◆ WHAT THIS TASK INVOLVES: When you reach the line that contains "(env-gen.kr (env-adsr 0.01" in the data below, start reproducing lines exactly, and stop after the line that contains "- ~:pos~ binding".

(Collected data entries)
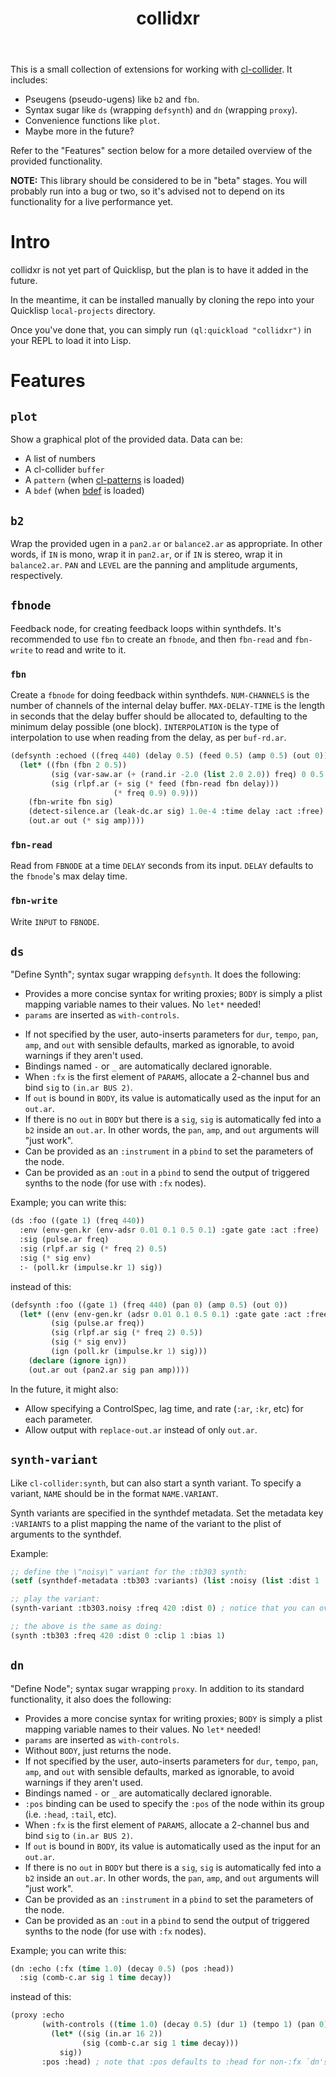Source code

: #+TITLE: collidxr
#+DESCRIPTION: modula t.'s extensions for cl-collider.

This is a small collection of extensions for working with [[https://github.com/byulparan/cl-collider][cl-collider]]. It includes:

- Pseugens (pseudo-ugens) like ~b2~ and ~fbn~.
- Syntax sugar like ~ds~ (wrapping ~defsynth~) and ~dn~ (wrapping ~proxy~).
- Convenience functions like ~plot~.
- Maybe more in the future?

Refer to the "Features" section below for a more detailed overview of the provided functionality.

*NOTE:* This library should be considered to be in "beta" stages. You will probably run into a bug or two, so it's advised not to depend on its functionality for a live performance yet.

* Intro

collidxr is not yet part of Quicklisp, but the plan is to have it added in the future.

In the meantime, it can be installed manually by cloning the repo into your Quicklisp ~local-projects~ directory.

Once you've done that, you can simply run ~(ql:quickload "collidxr")~ in your REPL to load it into Lisp.

* Features

** ~plot~

Show a graphical plot of the provided data. Data can be:

- A list of numbers
- A cl-collider ~buffer~
- A ~pattern~ (when [[https://github.com/defaultxr/cl-patterns][cl-patterns]] is loaded)
- A ~bdef~ (when [[https://github.com/defaultxr/bdef][bdef]] is loaded)

** ~b2~

Wrap the provided ugen in a ~pan2.ar~ or ~balance2.ar~ as appropriate. In other words, if ~IN~ is mono, wrap it in ~pan2.ar~, or if ~IN~ is stereo, wrap it in ~balance2.ar~. ~PAN~ and ~LEVEL~ are the panning and amplitude arguments, respectively.

** ~fbnode~

Feedback node, for creating feedback loops within synthdefs. It's recommended to use ~fbn~ to create an ~fbnode~, and then ~fbn-read~ and ~fbn-write~ to read and write to it.

*** ~fbn~

Create a ~fbnode~ for doing feedback within synthdefs. ~NUM-CHANNELS~ is the number of channels of the internal delay buffer. ~MAX-DELAY-TIME~ is the length in seconds that the delay buffer should be allocated to, defaulting to the minimum delay possible (one block). ~INTERPOLATION~ is the type of interpolation to use when reading from the delay, as per ~buf-rd.ar~.

#+begin_src lisp
  (defsynth :echoed ((freq 440) (delay 0.5) (feed 0.5) (amp 0.5) (out 0))
    (let* ((fbn (fbn 2 0.5))
           (sig (var-saw.ar (+ (rand.ir -2.0 (list 2.0 2.0)) freq) 0 0.5 (env-gen.kr (perc 0.01 0.25))))
           (sig (rlpf.ar (+ sig (* feed (fbn-read fbn delay)))
                         (* freq 0.9) 0.9)))
      (fbn-write fbn sig)
      (detect-silence.ar (leak-dc.ar sig) 1.0e-4 :time delay :act :free)
      (out.ar out (* sig amp))))
#+end_src

*** ~fbn-read~

Read from ~FBNODE~ at a time ~DELAY~ seconds from its input. ~DELAY~ defaults to the ~fbnode~'s max delay time.

*** ~fbn-write~

Write ~INPUT~ to ~FBNODE~.

** ~ds~

"Define Synth"; syntax sugar wrapping ~defsynth~. It does the following:

- Provides a more concise syntax for writing proxies; ~BODY~ is simply a plist mapping variable names to their values. No ~let*~ needed!
- ~params~ are inserted as ~with-controls~.
# FIX: once find-synthdef exists, uncomment this (and add it to the ds docstring): - Without ~BODY~, just returns the synthdef.
- If not specified by the user, auto-inserts parameters for ~dur~, ~tempo~, ~pan~, ~amp~, and ~out~ with sensible defaults, marked as ignorable, to avoid warnings if they aren't used.
- Bindings named ~-~ or ~_~ are automatically declared ignorable.
- When ~:fx~ is the first element of ~PARAMS~, allocate a 2-channel bus and bind ~sig~ to ~(in.ar BUS 2)~.
- If ~out~ is bound in ~BODY~, its value is automatically used as the input for an ~out.ar~.
- If there is no ~out~ in ~BODY~ but there is a ~sig~, ~sig~ is automatically fed into a ~b2~ inside an ~out.ar~. In other words, the ~pan~, ~amp~, and ~out~ arguments will "just work".
- Can be provided as an ~:instrument~ in a ~pbind~ to set the parameters of the node.
- Can be provided as an ~:out~ in a ~pbind~ to send the output of triggered synths to the node (for use with ~:fx~ nodes).

Example; you can write this:

#+begin_src lisp
  (ds :foo ((gate 1) (freq 440))
    :env (env-gen.kr (env-adsr 0.01 0.1 0.5 0.1) :gate gate :act :free)
    :sig (pulse.ar freq)
    :sig (rlpf.ar sig (* freq 2) 0.5)
    :sig (* sig env)
    :- (poll.kr (impulse.kr 1) sig))
#+end_src

instead of this:

#+begin_src lisp
  (defsynth :foo ((gate 1) (freq 440) (pan 0) (amp 0.5) (out 0))
    (let* ((env (env-gen.kr (adsr 0.01 0.1 0.5 0.1) :gate gate :act :free))
           (sig (pulse.ar freq))
           (sig (rlpf.ar sig (* freq 2) 0.5))
           (sig (* sig env))
           (ign (poll.kr (impulse.kr 1) sig)))
      (declare (ignore ign))
      (out.ar out (pan2.ar sig pan amp))))
#+end_src

In the future, it might also:

- Allow specifying a ControlSpec, lag time, and rate (~:ar~, ~:kr~, etc) for each parameter.
- Allow output with ~replace-out.ar~ instead of only ~out.ar~.

** ~synth-variant~

Like ~cl-collider:synth~, but can also start a synth variant. To specify a variant, ~NAME~ should be in the format ~NAME.VARIANT~.

Synth variants are specified in the synthdef metadata. Set the metadata key ~:VARIANTS~ to a plist mapping the name of the variant to the plist of arguments to the synthdef.

Example:

#+begin_src lisp
  ;; define the \"noisy\" variant for the :tb303 synth:
  (setf (synthdef-metadata :tb303 :variants) (list :noisy (list :dist 1 :clip 1 :bias 1)))

  ;; play the variant:
  (synth-variant :tb303.noisy :freq 420 :dist 0) ; notice that you can override the arguments set in the variant.

  ;; the above is the same as doing:
  (synth :tb303 :freq 420 :dist 0 :clip 1 :bias 1)
#+end_src

** ~dn~

"Define Node"; syntax sugar wrapping ~proxy~. In addition to its standard functionality, it also does the following:

- Provides a more concise syntax for writing proxies; ~BODY~ is simply a plist mapping variable names to their values. No ~let*~ needed!
- ~params~ are inserted as ~with-controls~.
- Without ~BODY~, just returns the node.
- If not specified by the user, auto-inserts parameters for ~dur~, ~tempo~, ~pan~, ~amp~, and ~out~ with sensible defaults, marked as ignorable, to avoid warnings if they aren't used.
- Bindings named ~-~ or ~_~ are automatically declared ignorable.
- ~:pos~ binding can be used to specify the ~:pos~ of the node within its group (i.e. ~:head~, ~:tail~, etc).
- When ~:fx~ is the first element of ~PARAMS~, allocate a 2-channel bus and bind ~sig~ to ~(in.ar BUS 2)~.
- If ~out~ is bound in ~BODY~, its value is automatically used as the input for an ~out.ar~.
- If there is no ~out~ in ~BODY~ but there is a ~sig~, ~sig~ is automatically fed into a ~b2~ inside an ~out.ar~. In other words, the ~pan~, ~amp~, and ~out~ arguments will "just work".
- Can be provided as an ~:instrument~ in a ~pbind~ to set the parameters of the node.
- Can be provided as an ~:out~ in a ~pbind~ to send the output of triggered synths to the node (for use with ~:fx~ nodes).
Example; you can write this:

#+begin_src lisp
  (dn :echo (:fx (time 1.0) (decay 0.5) (pos :head))
    :sig (comb-c.ar sig 1 time decay))
#+end_src

instead of this:

#+begin_src lisp
  (proxy :echo
         (with-controls ((time 1.0) (decay 0.5) (dur 1) (tempo 1) (pan 0) (amp 0.5))
           (let* ((sig (in.ar 16 2))
                  (sig (comb-c.ar sig 1 time decay)))
             sig))
         :pos :head) ; note that :pos defaults to :head for non-:fx `dn's and :tail for :fx `dn's
#+end_src
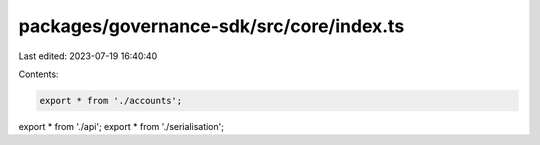 packages/governance-sdk/src/core/index.ts
=========================================

Last edited: 2023-07-19 16:40:40

Contents:

.. code-block:: ts

    export * from './accounts';
export * from './api';
export * from './serialisation';


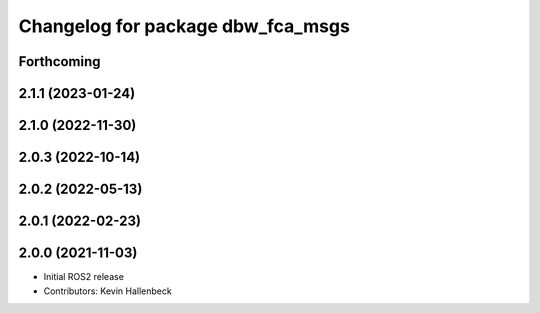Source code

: ^^^^^^^^^^^^^^^^^^^^^^^^^^^^^^^^^^
Changelog for package dbw_fca_msgs
^^^^^^^^^^^^^^^^^^^^^^^^^^^^^^^^^^

Forthcoming
-----------

2.1.1 (2023-01-24)
------------------

2.1.0 (2022-11-30)
------------------

2.0.3 (2022-10-14)
------------------

2.0.2 (2022-05-13)
------------------

2.0.1 (2022-02-23)
------------------

2.0.0 (2021-11-03)
------------------
* Initial ROS2 release
* Contributors: Kevin Hallenbeck
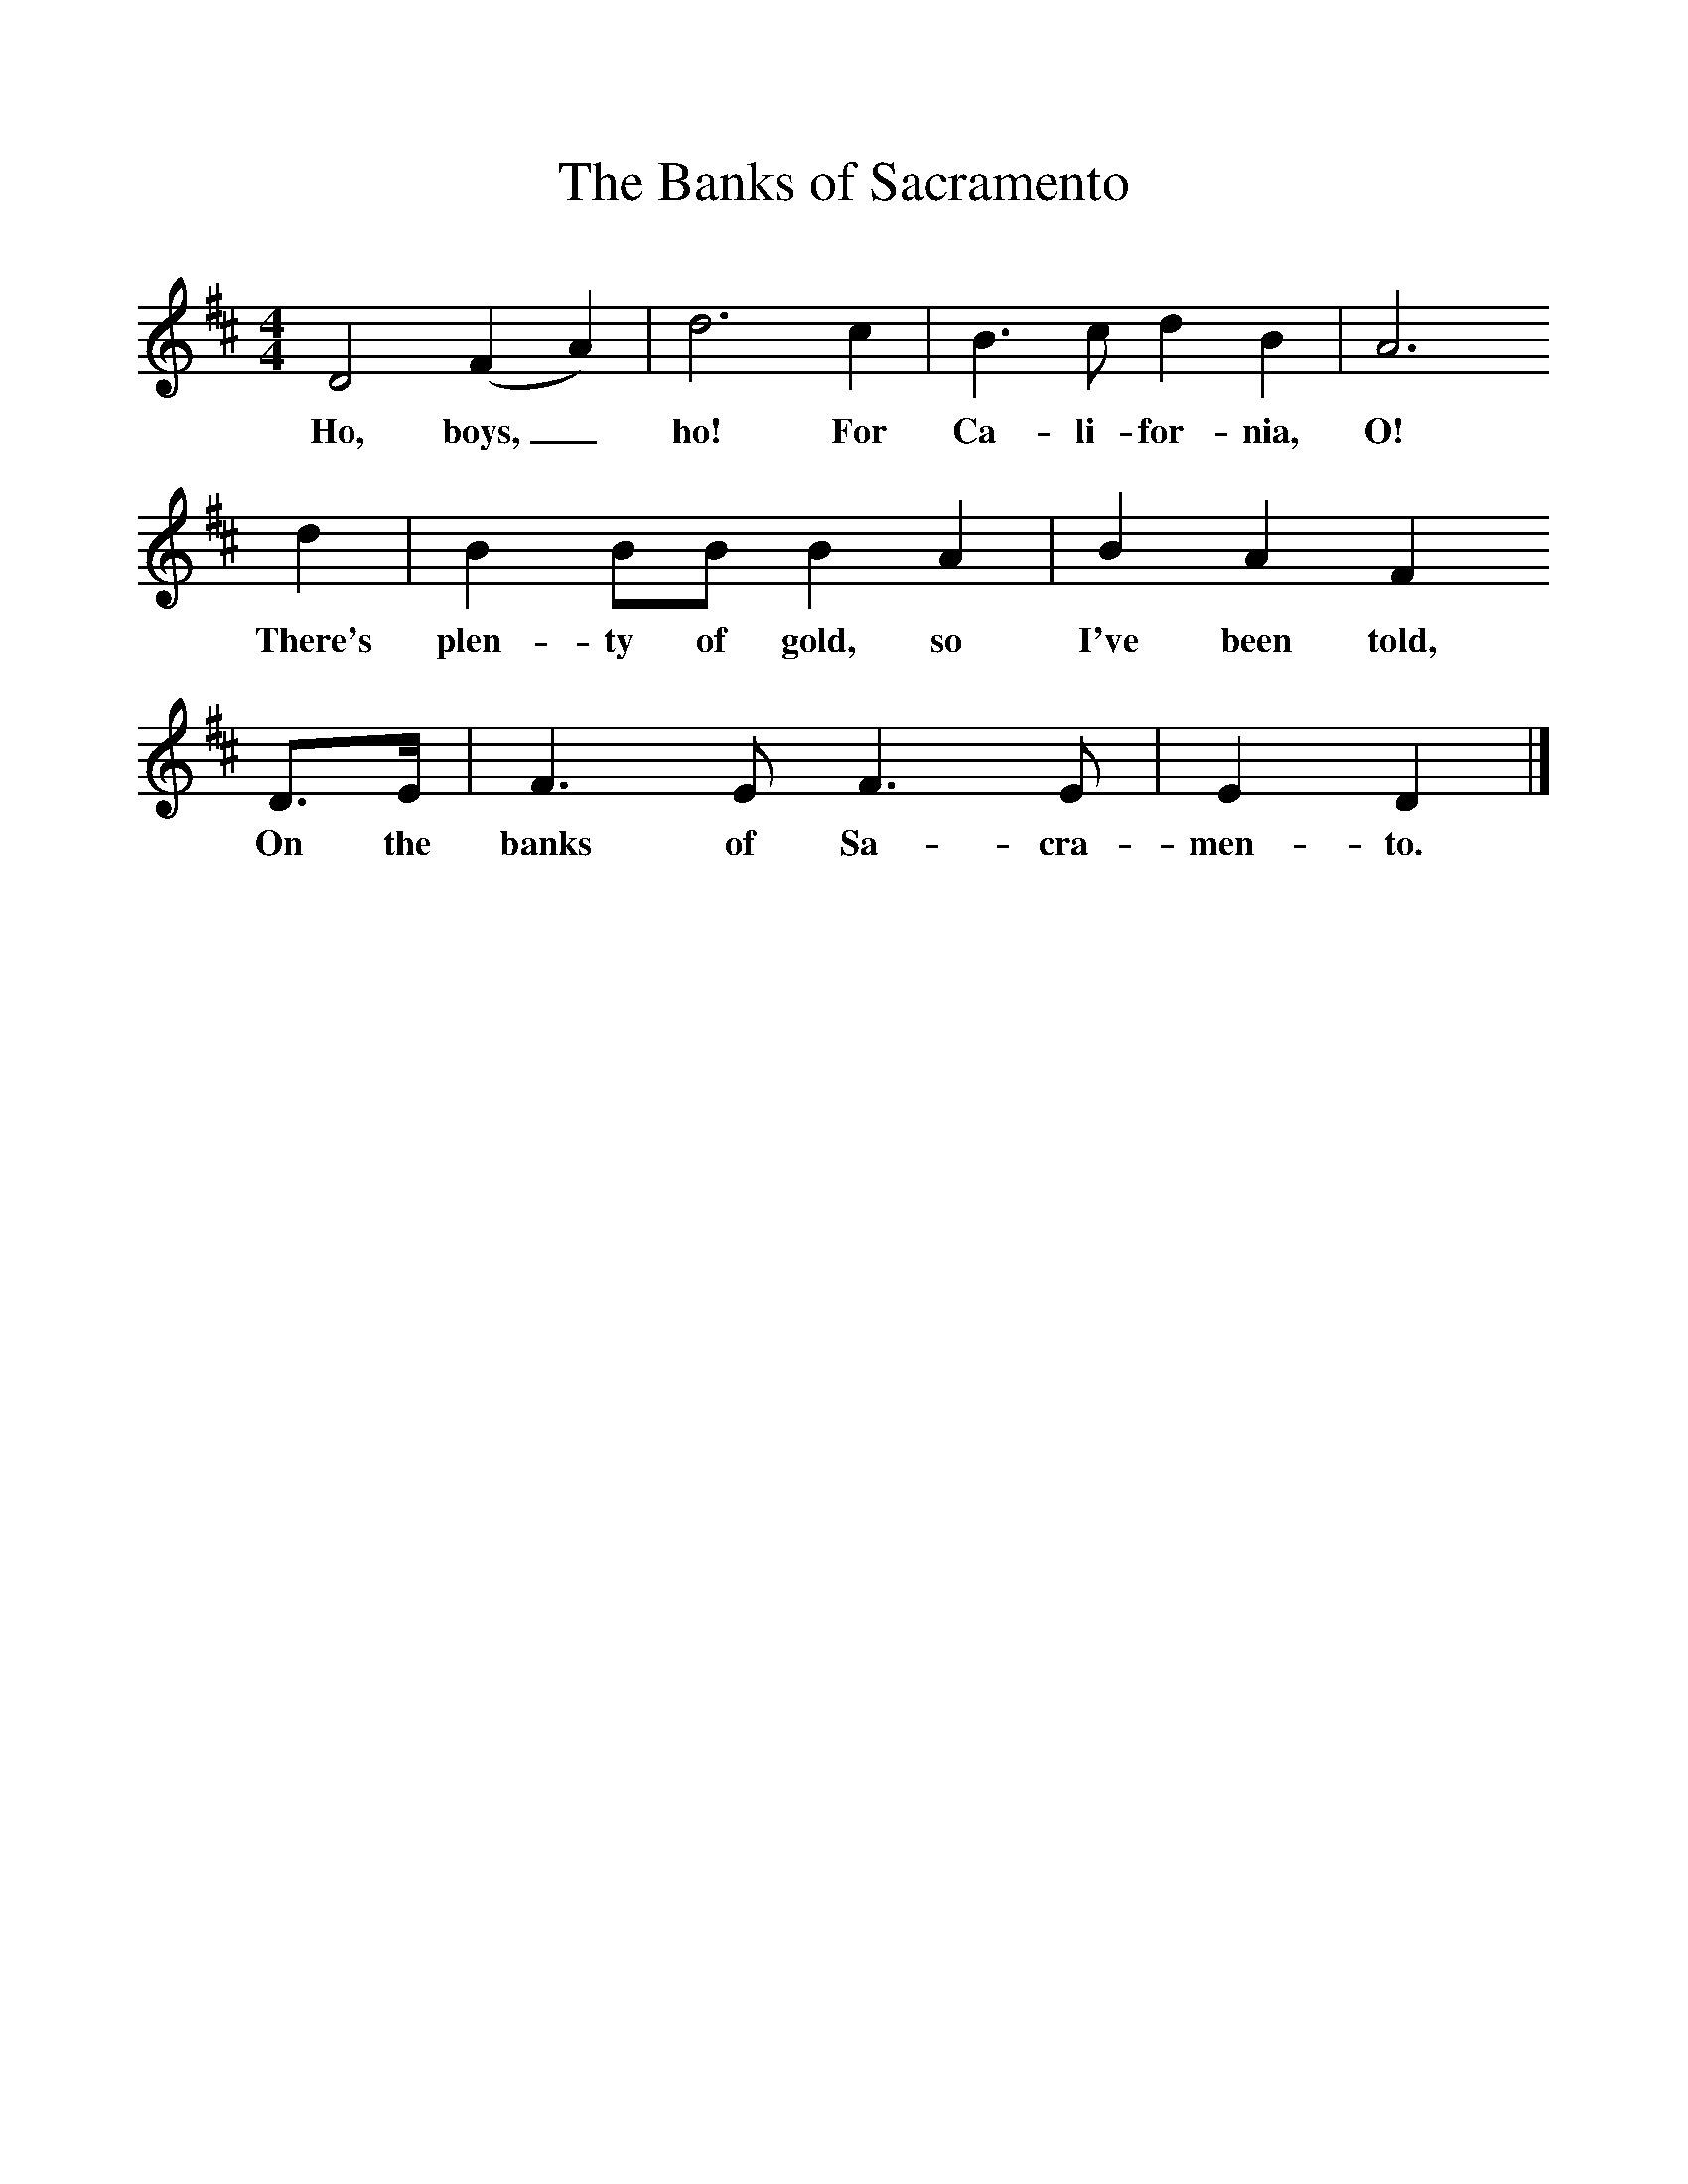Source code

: %%scale 1
X:1     %Music
T:The Banks of Sacramento
B:Singing Together, Autumn 1960, BBC Publications
F:http://www.folkinfo.org/songs
M:4/4     %Meter
L:1/8     %
K:D
D4 (F2A2) |d6 c2 |B3 c d2 B2 |A6 
w:Ho, boys,_ ho! For Ca-li-for-nia, O! 
d2 | B2 BB B2 A2 |B2 A2 F2
w:There's plen-ty of gold, so I've been told, 
 D3/2E/ |F3 E F3 E |E2 D2  |]
w:On the banks of Sa-cra-men-to.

◆ RESULT OF THE TASK:
    :env (env-gen.kr (env-adsr 0.01 0.1 0.5 0.1) :gate gate :act :free)
    :sig (pulse.ar freq)
    :sig (rlpf.ar sig (* freq 2) 0.5)
    :sig (* sig env)
    :- (poll.kr (impulse.kr 1) sig))
#+end_src

instead of this:

#+begin_src lisp
  (defsynth :foo ((gate 1) (freq 440) (pan 0) (amp 0.5) (out 0))
    (let* ((env (env-gen.kr (adsr 0.01 0.1 0.5 0.1) :gate gate :act :free))
           (sig (pulse.ar freq))
           (sig (rlpf.ar sig (* freq 2) 0.5))
           (sig (* sig env))
           (ign (poll.kr (impulse.kr 1) sig)))
      (declare (ignore ign))
      (out.ar out (pan2.ar sig pan amp))))
#+end_src

In the future, it might also:

- Allow specifying a ControlSpec, lag time, and rate (~:ar~, ~:kr~, etc) for each parameter.
- Allow output with ~replace-out.ar~ instead of only ~out.ar~.

** ~synth-variant~

Like ~cl-collider:synth~, but can also start a synth variant. To specify a variant, ~NAME~ should be in the format ~NAME.VARIANT~.

Synth variants are specified in the synthdef metadata. Set the metadata key ~:VARIANTS~ to a plist mapping the name of the variant to the plist of arguments to the synthdef.

Example:

#+begin_src lisp
  ;; define the \"noisy\" variant for the :tb303 synth:
  (setf (synthdef-metadata :tb303 :variants) (list :noisy (list :dist 1 :clip 1 :bias 1)))

  ;; play the variant:
  (synth-variant :tb303.noisy :freq 420 :dist 0) ; notice that you can override the arguments set in the variant.

  ;; the above is the same as doing:
  (synth :tb303 :freq 420 :dist 0 :clip 1 :bias 1)
#+end_src

** ~dn~

"Define Node"; syntax sugar wrapping ~proxy~. In addition to its standard functionality, it also does the following:

- Provides a more concise syntax for writing proxies; ~BODY~ is simply a plist mapping variable names to their values. No ~let*~ needed!
- ~params~ are inserted as ~with-controls~.
- Without ~BODY~, just returns the node.
- If not specified by the user, auto-inserts parameters for ~dur~, ~tempo~, ~pan~, ~amp~, and ~out~ with sensible defaults, marked as ignorable, to avoid warnings if they aren't used.
- Bindings named ~-~ or ~_~ are automatically declared ignorable.
- ~:pos~ binding can be used to specify the ~:pos~ of the node within its group (i.e. ~:head~, ~:tail~, etc).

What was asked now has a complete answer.